» **TEXT PROVIDED**:
##############################
Let me take a step back, though… What do we ultimately want? We want to grow our business and help others along the way achieve their goals, and in order to do that with real estate it is a long-term play, usually. You might be a fix and flipper who’s listening, you might bring in investors, but even if you’re a fix and flipper who brings an investor, the fix and flip will likely take – start to finish – six months (about), but you’re probably gonna want that investor on multiple deals, so it’s a long-term thing.
With my deals, apartment syndications, they’re projected to be, each of them, five years. So it’s a five-year relationship. Name a five-year relationship you’ve had with someone…

Theo Hicks: Exactly five years?

Joe Fairless: Or more.

Theo Hicks: I don’t even know my wife for five years.

Joe Fairless: Exactly, and we are bringing in business partners who we’re gonna be in relationship with for five years, so we have to be really comfortable with them. You were incredibly selective with Marcella, right?

Theo Hicks: I was.

Joe Fairless: Yes, you chose to marry her; congratulations, by the way. It’s been two or three weeks, right?

Theo Hicks: Yeah.

Joe Fairless: And it’s important that I’m selective with who I bring on for a five-year plan, because we’ve all gotta be selective. So because we need to be selective, because it’s a long-term commitment, we’ve gotta identify what do we look for.
##############################
» **DATA PROVIDED**:

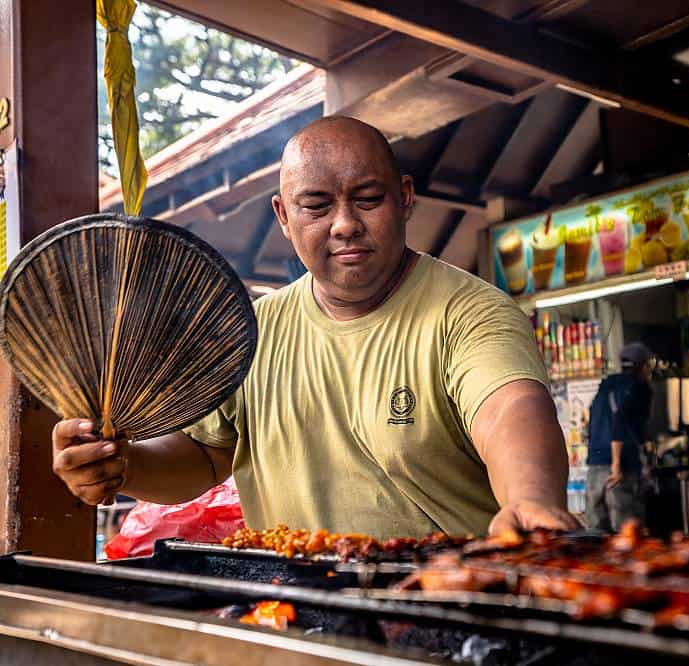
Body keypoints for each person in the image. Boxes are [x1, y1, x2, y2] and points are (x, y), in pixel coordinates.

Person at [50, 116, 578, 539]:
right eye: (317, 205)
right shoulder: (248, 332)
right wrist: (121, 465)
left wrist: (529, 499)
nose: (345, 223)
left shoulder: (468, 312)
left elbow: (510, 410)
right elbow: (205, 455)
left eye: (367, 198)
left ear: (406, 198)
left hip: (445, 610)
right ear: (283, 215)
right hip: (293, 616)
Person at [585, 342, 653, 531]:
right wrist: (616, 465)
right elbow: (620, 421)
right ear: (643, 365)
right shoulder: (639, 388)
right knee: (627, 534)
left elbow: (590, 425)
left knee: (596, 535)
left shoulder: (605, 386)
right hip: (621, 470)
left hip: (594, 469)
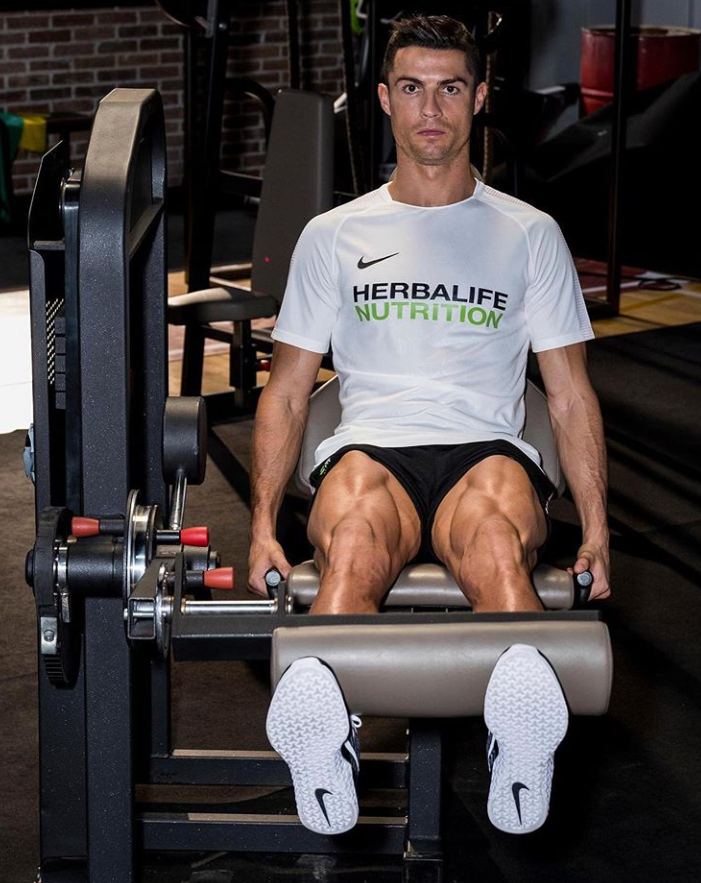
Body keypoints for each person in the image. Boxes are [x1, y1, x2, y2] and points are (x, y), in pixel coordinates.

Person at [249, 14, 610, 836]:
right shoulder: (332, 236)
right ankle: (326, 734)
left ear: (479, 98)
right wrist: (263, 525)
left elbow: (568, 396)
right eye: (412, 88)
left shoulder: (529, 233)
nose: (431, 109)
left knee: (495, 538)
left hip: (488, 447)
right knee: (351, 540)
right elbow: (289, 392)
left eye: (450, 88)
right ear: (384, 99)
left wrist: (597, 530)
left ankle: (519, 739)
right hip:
##############################
» **TASK A**:
Answer these from the real estate conversation:
(i) About how long does a fix and flip take from start to finish?
(ii) How many years is each apartment syndication projected to last?
(iii) How long has it been since Theo Hicks married Marcella, according to Joe Fairless?
» **TASK B**: Carry the real estate conversation forward from its last line.

» **TASK ANSWER A**:
(i) About six months.
(ii) Five years.
(iii) Two or three weeks.

» **TASK ANSWER B**:
I’ve taken some notes here, so we can have a structured conversation. For me it’s really simple, and we’ll get to two red flags in a second. Let’s talk about what we’re looking for first.

One is it’s someone who trusts me as a person. As a human being, they know or believe or trust in me, they know or believe that I’m a good person. I am a good person, but they have to believe that. If they don’t believe that, if they think I am an evil person or someone who is out to get them, then they’re gonna act differently than someone who trusts me as a human being, and we’ll get into how that could manifest itself later.

Two is I want them to treat me as a partner, not as a vendor, because technically, we are partners. I’m on the general partnership side AND limited partnership side, because I co-invest in all the deals, and they’re on the limited partnership side. Both of those categories have a common word in them, and that’s “partnership”. So we are a partner, and not a vendor.

And third is that I look for someone who I can be in a five-year relationship with. Those are the three things.

Now, have you read the book Blink by Malcolm Gladwell? It talks about thin slicing.

Theo Hicks: Yeah, I’ve read that book.

Joe Fairless: Okay. Well, in the book Blink – and Best Ever listeners, if you haven’t read the book, go read the book; it’s a really good book – he talks about thin slicing. Thin slicing is basically the science of making quick informed decisions within a blink of an eye. You do that based on your previous life experiences and other context clues that are coming at you, and Malcolm Gladwell makes a case that you can make well-informed decisions, in fact more intelligent and accurate decisions in a blink of an eye, compared to if you laboriously look over a problem and you come up with a conclusion five hours later or five weeks later.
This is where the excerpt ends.